The polyhydroxylated phytosteroid ecdysterone is present in various plants (e.g. spinach). It is widely marketed as the active component of dietary supplements, due to its reported health and performance promoting effects. For evaluation of its actual bioavailability, a fast and sensitive method was developed, optimized and validated for human serum. Instrumental analysis was performed utilizing liquid chromatography-tandem mass spectrometry with positive electrospray ionization and acquisition in multiple reaction mode. Solid phase extraction and dilute-and-inject (following protein precipitation) were tested to isolate ecdysterone from human serum. Both methods were compared in the light of the preset analytical target profile. The limit of detection (LOD) and quantitation (LOQ) for ecdysterone in human serum after SPE extraction corresponded to 0.06 ng/mL and 0.14 ng/mL, respectively, meeting the requested sensitivity of the method.
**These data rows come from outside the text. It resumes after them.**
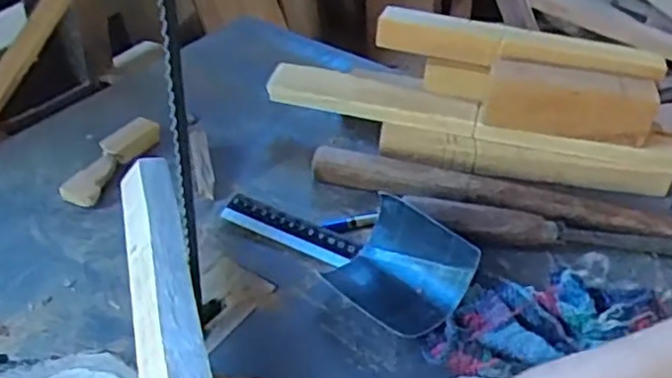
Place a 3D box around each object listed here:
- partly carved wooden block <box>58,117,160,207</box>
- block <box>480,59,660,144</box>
[{"bbox_3d":[-0.220,-0.027,0.693,0.034,0.031,0.115,20,40,19],"label":"partly carved wooden block"},{"bbox_3d":[0.228,-0.086,0.694,0.158,0.053,0.041,10,38,7],"label":"block"}]

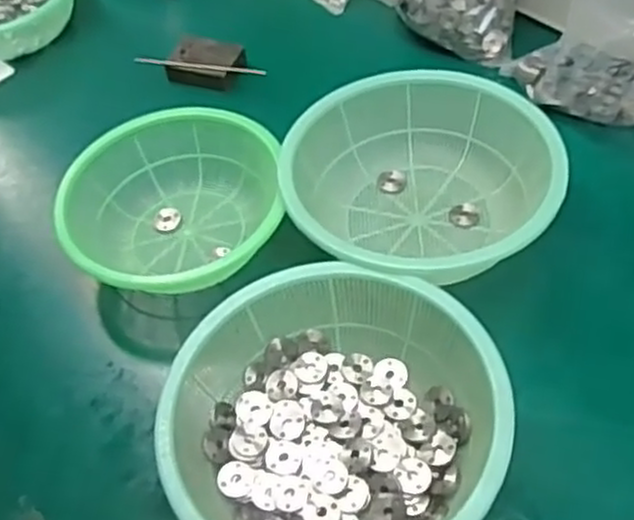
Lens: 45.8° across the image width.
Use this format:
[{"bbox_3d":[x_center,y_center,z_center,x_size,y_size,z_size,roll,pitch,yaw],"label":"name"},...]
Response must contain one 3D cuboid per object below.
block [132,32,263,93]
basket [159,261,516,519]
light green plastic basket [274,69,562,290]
[{"bbox_3d":[-0.102,-0.176,0.674,0.112,0.023,0.041,9,54,14],"label":"block"},{"bbox_3d":[0.011,0.091,0.421,0.175,0.059,0.178,-4,52,5],"label":"basket"},{"bbox_3d":[0.069,-0.058,0.524,0.178,0.057,0.181,-4,52,5],"label":"light green plastic basket"}]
The assay was linear over the range of 0.10 ng/mL to 20.83 ng/mL. As expected, the sensitivity of the SPE method was better than that of the dilute-and-inject procedure, which did not allow for quantitation of all post administration serum samples. Accuracy (relative error; %) and precision (coefficient of variation; %), were both within acceptance criteria (<15%). The developed method was successfully applied to a ten week intervention study conducted in young men performing regular resistance training. Different doses of supplements containing ecdysterone from spinach extract have been administered during the study and the quantitation of ecdysterone in serum samples has been successfully conducted. Ecdysterone could be quantified in all post-administration samples using solid phase extraction (SPE) for sample pretreatment.